HOUSE RICH, NEST EGG POOR
March 29, 2005
Many Americans would be shocked by the savings and debt guidelines put together by financial consultant Charles Farrell, says the Wall Street Journal. He says Americans are servicing too much debt, including mortgage debt, and not saving enough for retirement.
According to Farrell:
- At age 30, you should limit total debt to 1.7 times income.
- At age 45 with an annual income of $70,000, you ought to have $210,000 saved for retirement and just $70,000 of debt.
- If you are 65 and about to retire, he believes your nest egg should be equal to 12 times your income.
To many people, these will seem like an impossibly large sum, but according to the Journal, the table's targets are not stringent enough.

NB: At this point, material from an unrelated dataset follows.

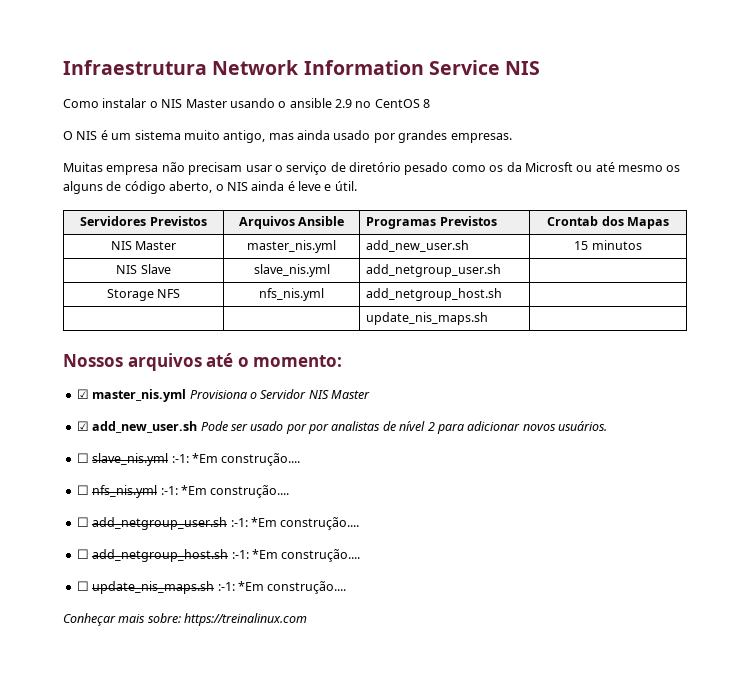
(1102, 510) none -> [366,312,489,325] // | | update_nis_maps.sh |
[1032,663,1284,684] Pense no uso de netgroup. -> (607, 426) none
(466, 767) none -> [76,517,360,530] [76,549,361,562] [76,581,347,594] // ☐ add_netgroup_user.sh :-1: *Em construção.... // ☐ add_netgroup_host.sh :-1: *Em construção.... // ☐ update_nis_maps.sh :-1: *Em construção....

The ratios are based on three key assumptions and all three may be a tad optimistic, says the Journal.
- First, Farrell assumes your retirement savings will earn about five percentage points a year more than inflation.
- Second, he assumes you will save 12 percent of your pretax income for retirement every year from age 30 to 65.
- Third, he is too generous with retirement withdrawals, assuming a 5 percent withdrawal rate when most financial experts advise just 4 or 4.5 percent.
Farrell blames today's highflying real estate market for the lack of savings. People are investing too much in real estate, believing they can cash out some of their home equity and retire in style. However, even if the real estate market continues to grow and home prices hold, people have still hindered their ability to save. Owning a home means big mortgage payments, maintenance expenses, property taxes, utility bills and homeowners insurance.